Last night’s offensive production was 0 walks, 4 singles – which were immediately erased in double plays, and Randal Grichuk’s lead-off sixth-inning double that led to the only runner the Cards would put in scoring position on the night, the only runner the Cards would strand that night, and the only batter over the minimum that rookie right-hander Antonio Senzatela and relief pitcher Jordan Lyles would face as they coasted to a 10-0 laugher (box score).
The once impressive Cardinal offense was dominated. Senzatela wouldn’t have had a much easier time if he were pitching to little leaguers. He breezed through 8 innings on just 98 pitches. Of the 25 batters he faced, only 9 managed to extend his at bat past 4 pitches.
Since the Boston Red Sox came into town as the middle set of an eight-game home stand, the Cardinals have lost 7 of 9 games – and the disappearing offense has been one of the reasons. With this 5-hit shutout, the Cards are hitting .229/.291/.331 over their last 9 games with only 4 home runs and just 31 total runs scored (3.44 per game). The 4 double plays from last night means that they have now hit into 13 in the course of this losing streak.
Throwing First-Pitch Strikes
For his part, Senzatela was just throwing strikes and taking his chances. Combined with Lyles, 18 of the 28 Cardinal batters who came to the plate saw first-pitch strikes. The 10 batters who saw ball one went 3 for 10 (including Grichuk’s double). Only two of the other 18 put that first-pitch strike into play (Tommy Pham and Molina both had first-pitch groundouts). The rest went 2 for 16 (both singles). It was easy.
And it continues a fairly strong trend that has played through the Cards last 9 games. Of the last 360 Cardinal batters, 239 (66.4%) have seen first-pitch strikes. Those batters have gone on to hit .201/.224/.290. The 33.6% who get ball one have responded with a .293/.421/.424 batting line.
One of the very useful bench pieces so far this year, Greg Garcia was one of several Cardinal hitters handcuffed by Senzatela. He went 0 for 3 and grounded into the very first of the 4 double plays the Cards would hit into. The evening continues a disappointing month for Greg, who is now 5 for 23 (.217) for May. His 4 hits include 1 double, giving him a .261 slugging percentage this month and no runs batted in. Garcia hasn’t had an RBI since the fifth inning of the April 18 game against Pittsburgh – 45 at bats ago. Since then, he has gone 0 for 9 with runners in scoring position.

Material shown:
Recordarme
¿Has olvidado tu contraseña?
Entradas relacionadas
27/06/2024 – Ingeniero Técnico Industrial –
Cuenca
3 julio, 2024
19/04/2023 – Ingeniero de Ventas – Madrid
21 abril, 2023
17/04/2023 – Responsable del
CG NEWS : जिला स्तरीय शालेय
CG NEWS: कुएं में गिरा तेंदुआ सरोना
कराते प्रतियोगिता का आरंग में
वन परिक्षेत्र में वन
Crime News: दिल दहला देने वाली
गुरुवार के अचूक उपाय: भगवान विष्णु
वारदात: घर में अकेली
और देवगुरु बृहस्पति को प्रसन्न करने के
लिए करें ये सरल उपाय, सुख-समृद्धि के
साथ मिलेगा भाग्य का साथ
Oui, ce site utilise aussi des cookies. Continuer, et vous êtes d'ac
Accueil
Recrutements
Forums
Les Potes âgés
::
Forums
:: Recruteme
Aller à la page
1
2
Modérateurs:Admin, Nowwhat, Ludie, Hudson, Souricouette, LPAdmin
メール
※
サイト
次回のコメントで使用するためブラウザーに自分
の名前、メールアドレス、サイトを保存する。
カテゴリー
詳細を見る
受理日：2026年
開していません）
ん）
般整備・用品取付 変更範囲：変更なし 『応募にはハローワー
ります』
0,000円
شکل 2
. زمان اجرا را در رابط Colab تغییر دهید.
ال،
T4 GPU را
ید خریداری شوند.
...
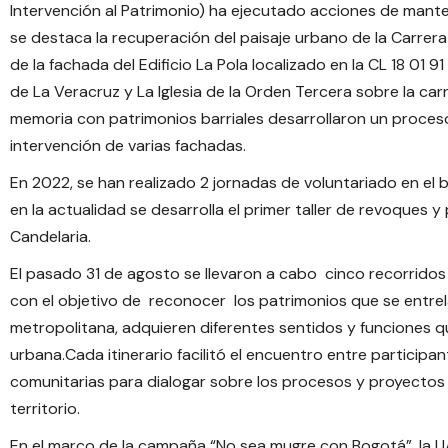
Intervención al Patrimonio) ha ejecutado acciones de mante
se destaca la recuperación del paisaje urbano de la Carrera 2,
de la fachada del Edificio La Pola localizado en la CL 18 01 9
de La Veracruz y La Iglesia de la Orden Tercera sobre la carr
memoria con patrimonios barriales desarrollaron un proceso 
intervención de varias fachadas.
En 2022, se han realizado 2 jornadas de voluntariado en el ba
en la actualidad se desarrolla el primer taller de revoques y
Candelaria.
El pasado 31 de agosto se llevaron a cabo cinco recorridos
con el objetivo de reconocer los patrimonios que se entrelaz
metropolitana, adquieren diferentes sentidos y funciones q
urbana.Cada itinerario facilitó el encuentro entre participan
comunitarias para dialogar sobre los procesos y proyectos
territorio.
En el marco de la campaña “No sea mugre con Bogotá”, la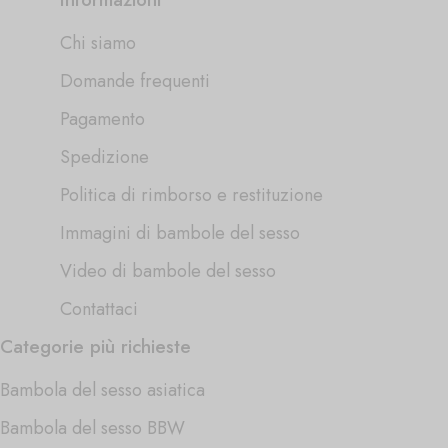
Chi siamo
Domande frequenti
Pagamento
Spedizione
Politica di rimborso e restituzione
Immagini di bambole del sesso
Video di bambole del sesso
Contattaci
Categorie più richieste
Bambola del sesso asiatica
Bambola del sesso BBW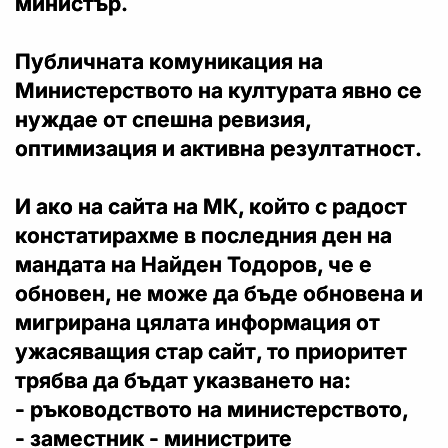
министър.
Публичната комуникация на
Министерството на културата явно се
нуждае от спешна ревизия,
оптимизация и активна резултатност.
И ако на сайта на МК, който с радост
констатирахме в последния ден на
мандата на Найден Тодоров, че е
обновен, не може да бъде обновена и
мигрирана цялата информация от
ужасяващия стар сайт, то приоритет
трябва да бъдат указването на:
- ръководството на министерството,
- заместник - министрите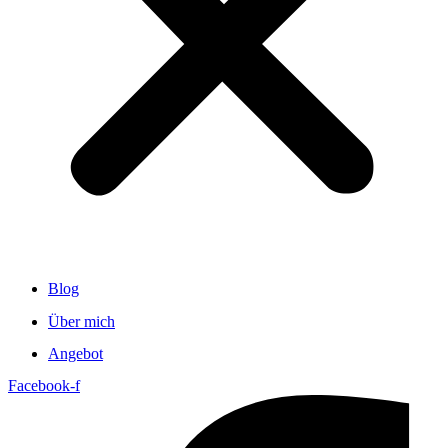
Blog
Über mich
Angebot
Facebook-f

Exercises to complete:
(1) In the game recap, reproduce the passage from "The once impressive" to "past 4 pitches.", changing "little leaguers" to "high school hitters".
(2) Answer these questions from the game recap:
(a) How many pitches did Senzatela need to get through 8 innings?
(b) Of the last 360 Cardinal batters, how many have seen first-pitch strikes?
(c) What is Greg Garcia's hitting record for May?

Exercise solutions:
(1)
The once impressive Cardinal offense was dominated. Senzatela wouldn’t have had a much easier time if he were pitching to high school hitters. He breezed through 8 innings on just 98 pitches. Of the 25 batters he faced, only 9 managed to extend his at bat past 4 pitches.

(2)
(a) 98 pitches.
(b) 239 (66.4%).
(c) 5 for 23 (.217).